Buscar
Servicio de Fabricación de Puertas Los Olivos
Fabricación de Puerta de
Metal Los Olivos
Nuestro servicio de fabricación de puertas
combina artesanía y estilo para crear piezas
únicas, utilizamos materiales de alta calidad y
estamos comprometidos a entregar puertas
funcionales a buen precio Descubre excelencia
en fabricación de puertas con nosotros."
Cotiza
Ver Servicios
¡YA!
○ ○ ○ ○ ○ ○ ○
TASK TO COMPLETE
Copy out every line of the data above word for word, keeping each line break where it falls.

SOLUTION
Buscar
Servicio de Fabricación de Puertas Los Olivos
Fabricación de Puerta de
Metal Los Olivos
Nuestro servicio de fabricación de puertas
combina artesanía y estilo para crear piezas
únicas, utilizamos materiales de alta calidad y
estamos comprometidos a entregar puertas
funcionales a buen precio Descubre excelencia
en fabricación de puertas con nosotros."
Cotiza
Ver Servicios
¡YA!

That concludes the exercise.